The most remarkable thing to me about humanity, is the sheer number of people who are totally incapable of any self reflection at all, totally incapable of the long term ramifications of their actions. Just drones along for the ride, hitching a ride on the largest shark that swims by that will have them. Totally content with all the other fish being churned to much, never thinking about change or taking a stand, or the workings of the world. They live their entire lives believing they are the good guys as they tend the cogs in the meat grinders. Hell, most people these days don't do anything, they service some insane mechanism that no longer serves any purpose at all, they call roll call, they show up on time, they get their little allotment of $$$ that's just enough to afford them a house and a car and food for a family, or vacation money if they don't have one. Just a big nanny machine devoid of purpose to keep us occupied as the conductor sits long dead in the driver's seat.

### Rows

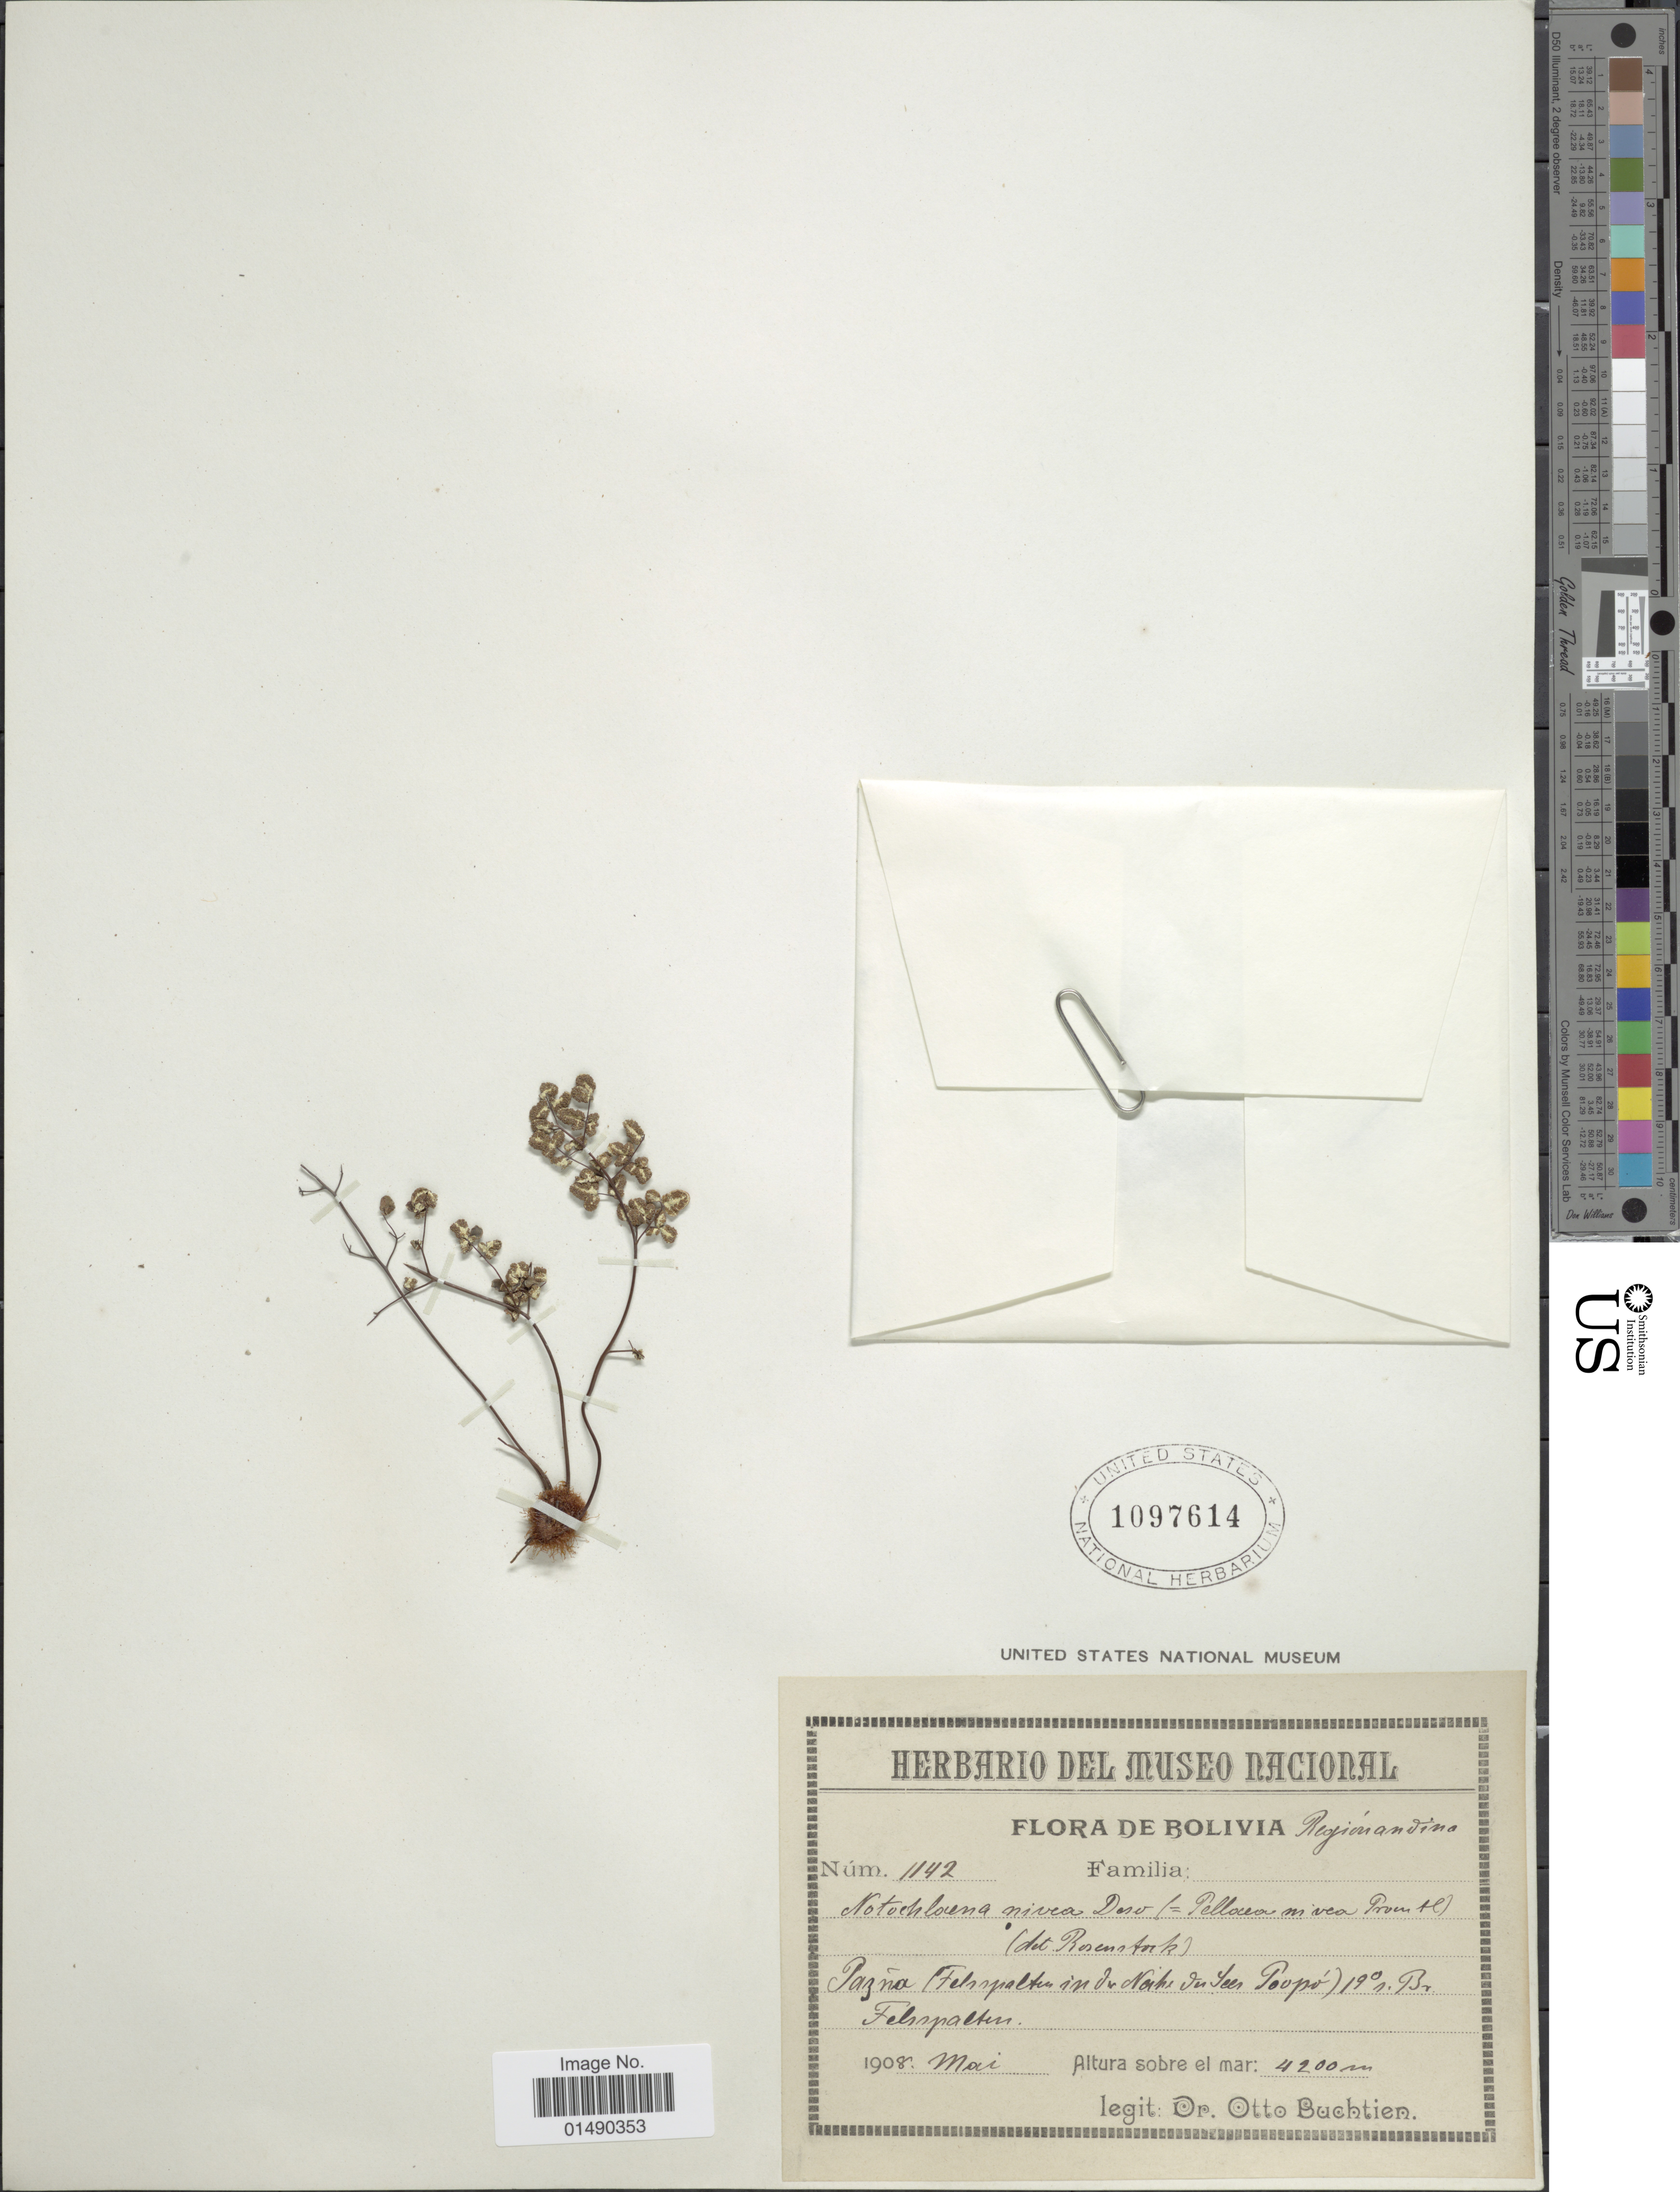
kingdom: Plantae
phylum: Tracheophyta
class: Polypodiopsida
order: Polypodiales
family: Pteridaceae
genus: Argyrochosma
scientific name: Argyrochosma nivea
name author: (Poir.) Windham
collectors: O. Buchtien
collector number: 1142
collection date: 1908-05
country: Bolivia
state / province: Oruro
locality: Pazña (near Lake Poopó)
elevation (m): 4200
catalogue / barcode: US 1097614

### Complete the following
a) In the passage on people lacking self-reflection, what does the allotment of money let people afford?
b) Extend the passage on people lacking self-reflection, picking up after its last sentence.
The items are separate material from the passage on people lacking self-reflection.

### Responses to the tasks
a) A house, a car and food for a family, or vacation money if they don't have a family.

b)
There are a great many people who are destroying this world who do not realize it. They are weak, they do not question things, they do not suffer things, they believe everything is perfect and take everything for granted, and greedily watch as everything deteriorates for fear of shame by the mob. For fear of so obviously believing a destructive and foolish lie. For fear of the hordes of others who will cut them down for not thinking exactly as they do, those who are capable of the cancelings they relish in. They dare not suffer that for themselves, that's for the other.

I generally try to steer clear of such touchy things. I have sacrificed several years of my life to this project, I would like to make a positive impact in this world. I don't want weaponized politics to rob this world of any more potential goodness, even if it's my own feeble attempts. I hope this post doesn't somehow get my account banned, though I realize that's a distinct possibility.

It's not like anyone reads this anyhow though, so it's not like this is any sort of courageous stand, or even an idiot ramble. Just a blather in the wind.

I wish the world wasn't so cowardly, so tribalistic, so ungrateful, so stupid, so weak, so vile, so eager to slit their fellow man's throat for fleeting feelings of virtue.

Suppose as my life, my health, the world seem to be unraveling, I felt like just letting it all hang out if just one time.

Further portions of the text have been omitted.